DATA TO PROCESS =>
◆ ◆ ◆ ◆ ◆

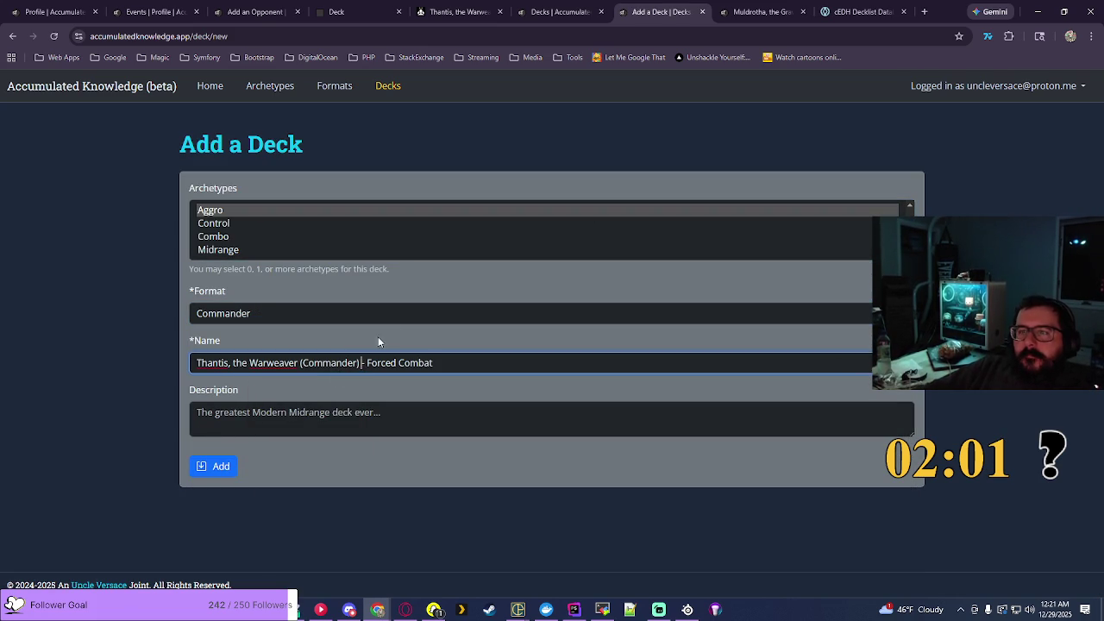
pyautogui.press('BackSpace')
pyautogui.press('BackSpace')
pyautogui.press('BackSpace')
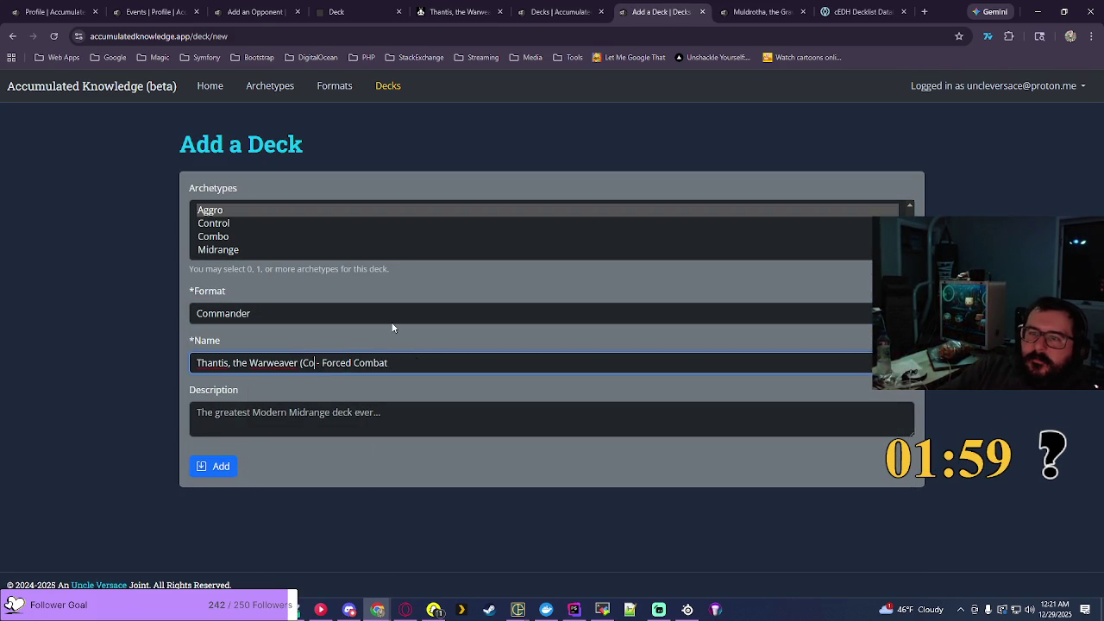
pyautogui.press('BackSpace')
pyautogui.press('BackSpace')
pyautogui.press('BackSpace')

◆ ◆ ◆ ◆ ◆

WORK ITEM => The records above should be returned exactly, with only their pictures held back.

ANSWER FOR THE TASK =>
pyautogui.press('BackSpace')
pyautogui.press('BackSpace')
pyautogui.press('BackSpace')
pyautogui.press('BackSpace')
pyautogui.press('BackSpace')
pyautogui.press('BackSpace')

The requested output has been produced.